Carol ambiguously confessed, somewhat to Harding's embarrassment. "I tend to be fairly eclectic in my
tastes."
"Like my wife, who doesn't know enough about art to have
any specific prejudices," Mr Grace commented, smiling ruefully. "She changes her tastes like a chameleon
its colours, preferring now this, now that, but never staying on any given tack
for very long. She'd be incapable of
taking a stand on moral or philosophical grounds against any particular branch
of modern art. Too eclectic
by-half!"
"So it is with women generally," Harding averred,
slightly amused. "It's only a comparatively
small minority of them who cherish strong aesthetic or moral prejudices, or
perhaps I should say principles? Most
women are quite indifferent to such matters as right or wrong, good or bad,
progress or regress, in art.
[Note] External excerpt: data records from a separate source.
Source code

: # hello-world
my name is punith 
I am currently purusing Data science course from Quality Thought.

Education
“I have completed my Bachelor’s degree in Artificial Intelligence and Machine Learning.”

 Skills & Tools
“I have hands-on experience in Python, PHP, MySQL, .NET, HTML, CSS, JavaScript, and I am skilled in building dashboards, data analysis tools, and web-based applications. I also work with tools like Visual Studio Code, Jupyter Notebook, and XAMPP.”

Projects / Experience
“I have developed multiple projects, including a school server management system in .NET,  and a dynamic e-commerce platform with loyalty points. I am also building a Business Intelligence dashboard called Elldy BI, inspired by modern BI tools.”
After all,
matters like that don't strictly concern them as women, do they?"
"Perhaps not," Mr Grace replied, not without a slight
feeling of uneasiness in the presence of Carol Jackson. "Though they must certainly concern us,
Rob, else our cause is lost and the philistines of modernity will have it all
their own damn way! Still, we know on
which side we must make our stand, don't we, Rob?"
The latter nodded and smiled in eager confirmation.
"Sodding good for you!" exclaimed Carol under her
breath, patently contemptuous of them.